Weights and Activation Quantization (FP8)

In this exercise, we will use a notebook to investigate how LLMs weights and activations can be quantized to FP8 for memory savings and inference acceleration. This quantization method allows for:

A 2x reduction in model memory requirements
Up to a 1.6x improvement in throughput with minimal impact on accuracy

🚨 Currently, only Hopper and Ada Lovelace GPUs are officially supported for W8A8. Ampere GPUs are supported for W8A16 (weight-only FP8) utilizing Marlin kernels.

Quantization Process

The quantization process involves the following steps:

Load the Model: Load the pre-trained LLM model.
Quantize the Model: Convert the model weights and activations to FP8 format.
- Using RTN (FP8_dynamic)
- No need for calibration data
Evaluate the Model: Evaluate the quantized model’s accuracy.

🚨 After quantizing the model, the GPU memory may not be freed. You need to restart the kernel before evaluating the model to ensure you have enough GPU RAM available.

Exercise: Quantize the Model with llm-compressor

Go to the workbench created in the previous section (Section 2).
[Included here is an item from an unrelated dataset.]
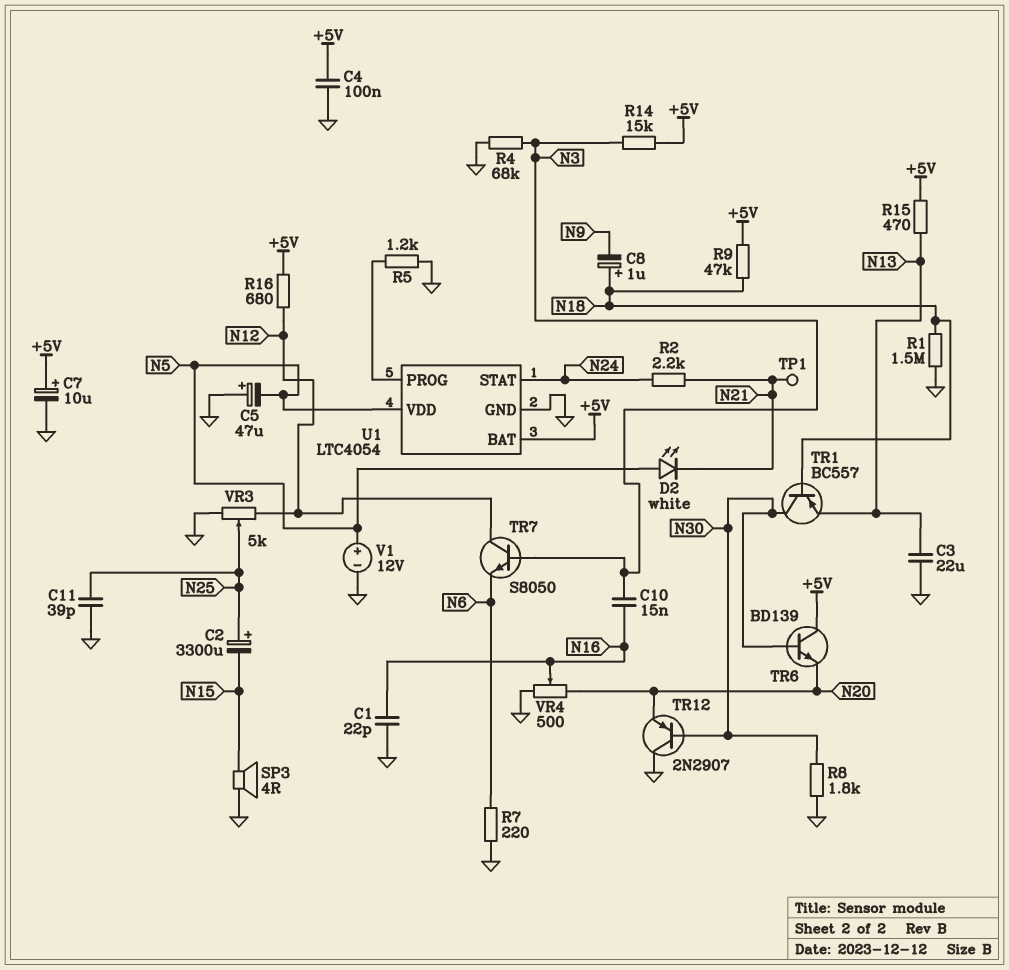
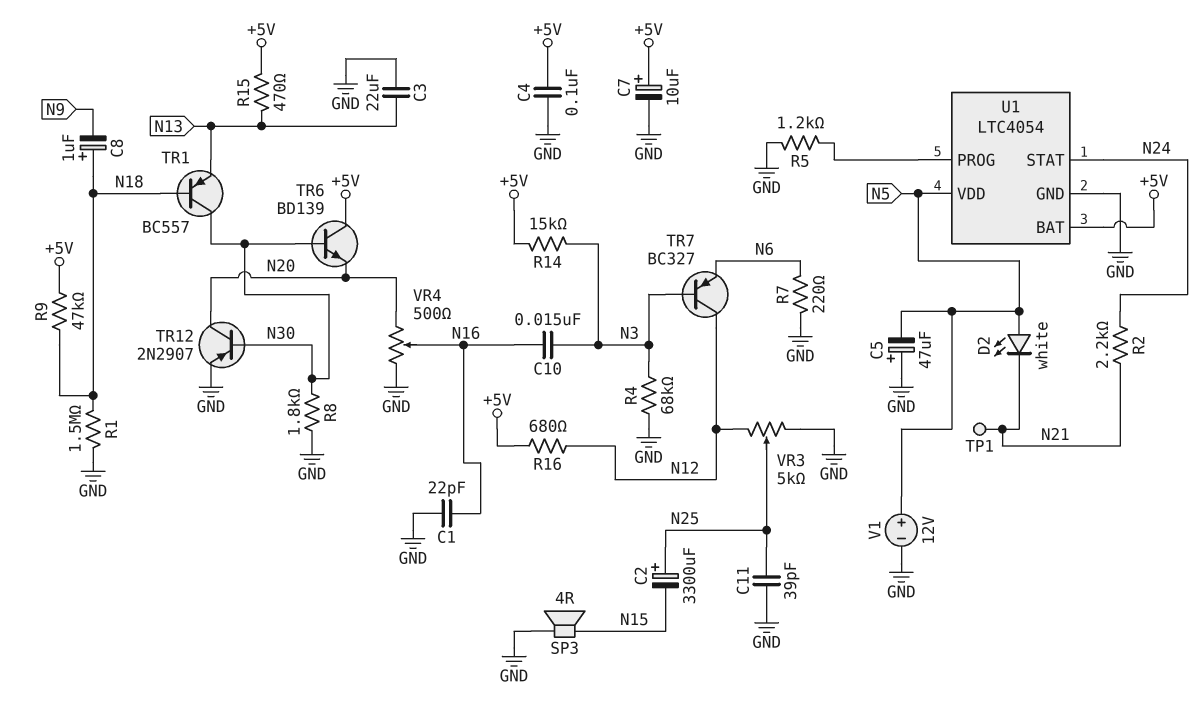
TR7: NPN S8050 (B N3, C N12, E N6) -> PNP BC327 (B N3, C N12, E N6)
TR12: PNP 2N2907 (B N30, C GND, E N20) -> PNP 2N2907 (B N30, C N20, E GND)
From the neural-magic-workshop/lab-materials/03 folder, please open the notebook called weight_activation_quantization_fp8.ipynb and follow the instructions.

When done, you can close the notebook and head to the next page.

🚨 Once you complete all the quantization exercises and you no longer need the workbench, ensure you stop it so that the associated GPU gets freed and can be utilized to serve the model.